Arkadaşlar bunları niye yazıyorsunuz?: “Boğaziçi Direnişinin ilk haftaları boyunca HDP sessizliğini korumuş sonrasında da kendi milletvekilleriyle sembolik destekler vermiş, etkisi altında tuttuğu kurumlarla öğrencilerin eylem girişimlerinin önüne set çekmeye çalışmıştır.” Hemen tüm siyasal gelişmelerde HDP’nin uzlaşmacılığını, teslimiyetçiliğini, burjuva sosyalizminin yelkenlerini şişirdiğini vb. teşhir ediyorsunuz, bunu kendinize görev mi seçtiniz? HDP eleştirilmemeli demiyoruz, eleştirinizi somut olarak kanıtlayın, siz teşhir yapıyorsunuz. Burada da teşhir yapıyorsunuz: “…etkisi altında tuttuğu kurumlarla öğrencilerin eylem girişimlerinin önüne set çekmeye çalışmıştır.” bunun için ne yaptı, ne söyledi? Hemen aynı sayfanın altında yazdıklarınıza ne demeli: “Tıpkı Gezi’de olduğu gibi CHP’nin uzlaşmacı rolü gözler önüne serilse de her türlü sorumluluktan kaçan tutumuna karşın HDP direnişin en büyük destekçisi edasıyla hareket edebilmektedir.” Hem öğrenci eylemlerine set çekmeye çalıştı hem direnişin en büyük destekçisi edasıyla hareket edebilmektedir. “Bu ne perhiz bu ne lahana turşusu” bu birbirine ters iki işi aynı anda nasıl becerebildi, açıklasanız da öğrensek.
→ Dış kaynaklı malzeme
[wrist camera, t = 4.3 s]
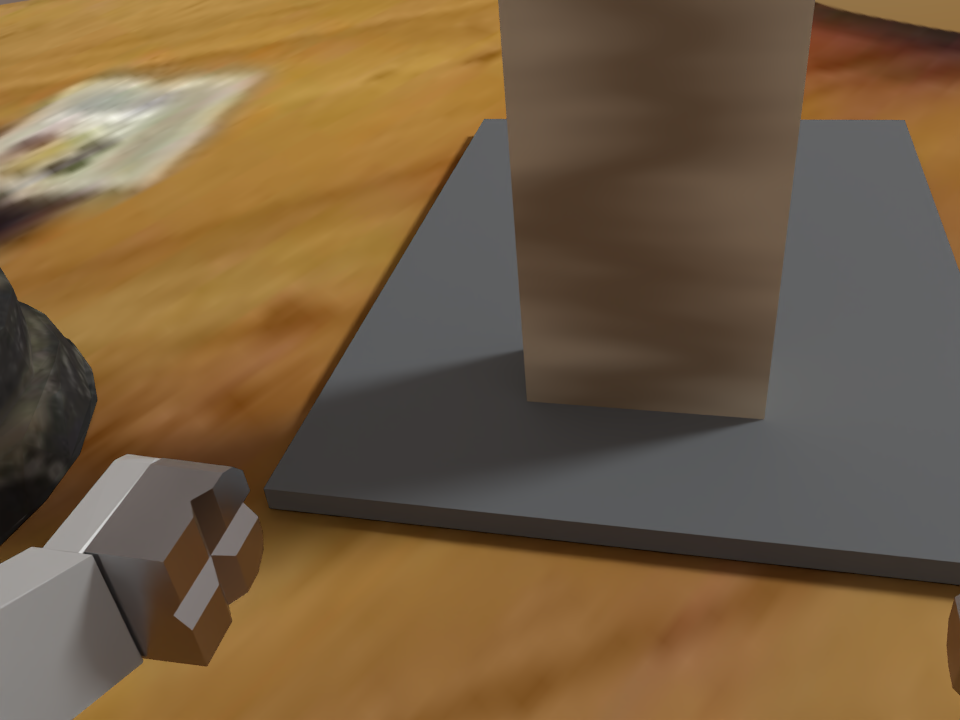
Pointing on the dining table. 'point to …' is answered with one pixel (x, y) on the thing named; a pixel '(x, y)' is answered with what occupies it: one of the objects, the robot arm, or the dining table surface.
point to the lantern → (37, 408)
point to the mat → (667, 435)
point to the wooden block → (652, 195)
Neler neler yok sizde, “maydanozlu köfteler” cinsinden tekerlemeler: “Dolayısıyla bugün Ortadoğu’da asıl anti-emperyalizm bölücü olmaktan geçer. Anti-emperyalizm başta Türkiye olmak üzere Ortadoğu’daki ezen ulus devletlerinin tümünün dağıtılması için mücadele etmek anlamına gelir. Bağımsız, birleşik Kürdistan’ı savunmadan anti-emperyalist olmak mümkün değildir.” Cümle alem PKK’ye bölücü örgüt diyor, siz gerçek bölücü biziz diyorsunuz. Güzel ama bölücülüğün gölgesine kurşun sıkan bu devlet nasıl oluyor da baş bölücü! KöZ’ü görmüyor? Yoksa size torpil mi geçiyor? Biz küçümseyici bir tavırda değiliz ama baştan aşağı yazdıklarınız ince mizah alanına giriyor.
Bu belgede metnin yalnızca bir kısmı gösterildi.